The European Space Agency made the announcement last Friday. A compound present in urine reacts in a specific and beneficial way with moon dust. Their discovery comes as scientists plan construction of a lunar space station on the surface of the moon. By bringing fewer building materials from Earth, researchers reduce the mission’s cost. Lunar concrete would use lunar regolith, the soil covering the surface of the moon and water transported from Earth. That’s where the pee comes in; the urea in urine breaks hydrogen bonds and reduces viscosity of fluid. 

Image by István Mihály from Pixabay

Urea improves the malleability of lunar regolith, reducing the amount of water the concrete requires. Scientists spend a lot of time wondering what to do with human waste in space. Its presence is undeniable, and besides the ick factor, solid waste presents a bacterial hazard.



 

Liquid waste jettisons straight into space from shuttles and the space station. Any liquid (including pee) immediately boils and evaporates in the vacuum of space. Solid waste from the space toilet gets exposed to space to evaporate the liquid portion, then it’s stored for transport back to Earth’s surface. If you saw The Martian, you watched Matt Damon raid the solid waste storage tanks for fertilizer for his potato farm. If you haven’t seen The Martian, spoiler alert. 

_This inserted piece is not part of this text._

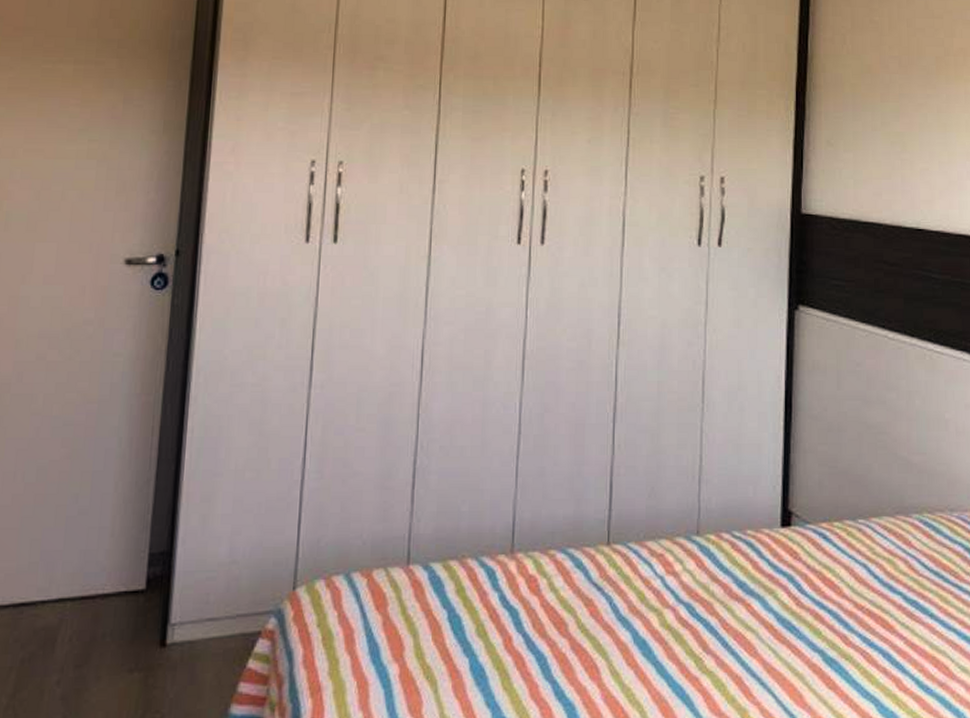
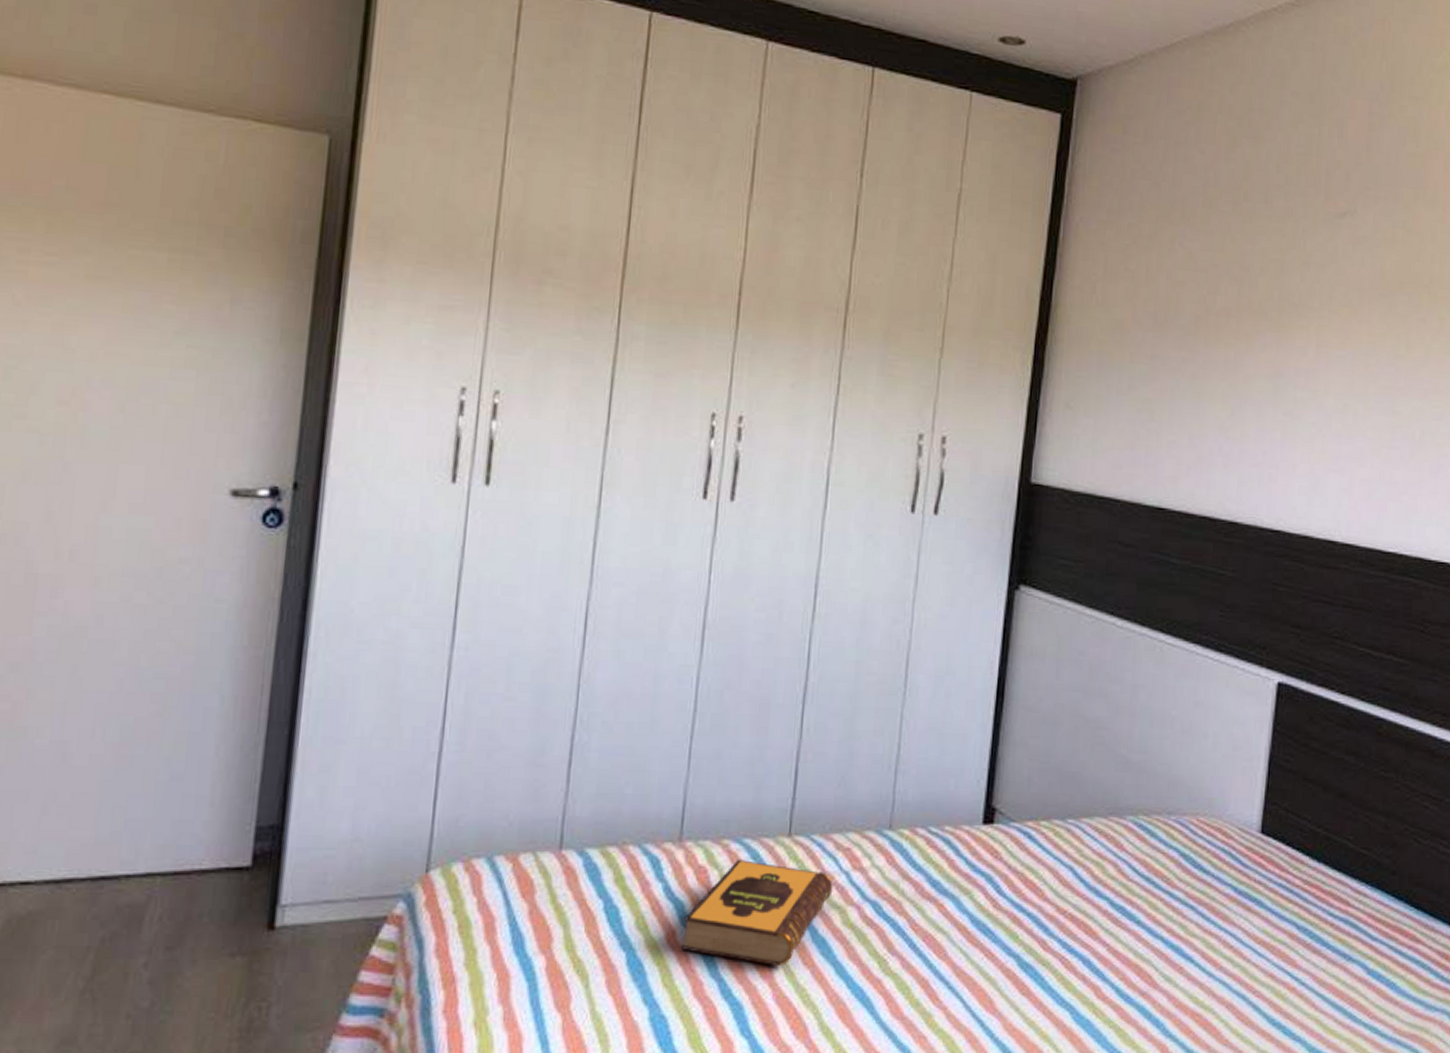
hardback book: none [517,568,650,668] -> present [680,860,833,967]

Photo by History in HD on Unsplash

The Moon’s Not That Popular

The last crewed mission to the moon was in 1972. Just 12 people, all American, have visited the surface of the moon. There’s just not much up there, and it doesn’t have enough surface area to be a viable place to colonize once Earth can’t support the human population anymore. Which should happen any day now.  Some scientists hypothesize the ultimate carrying capacity of Earth is 9 billion. But the world population won’t stabilize for another 80 years, after it reaches 10 billion. 

 

However, a lunar surface science laboratory has value as a communication hub, and research station for later manned missions to Mars. Granted, you can’t smell in space. But you have to wonder what kind of species we are who’d travel across space to build shelters out of our own pee.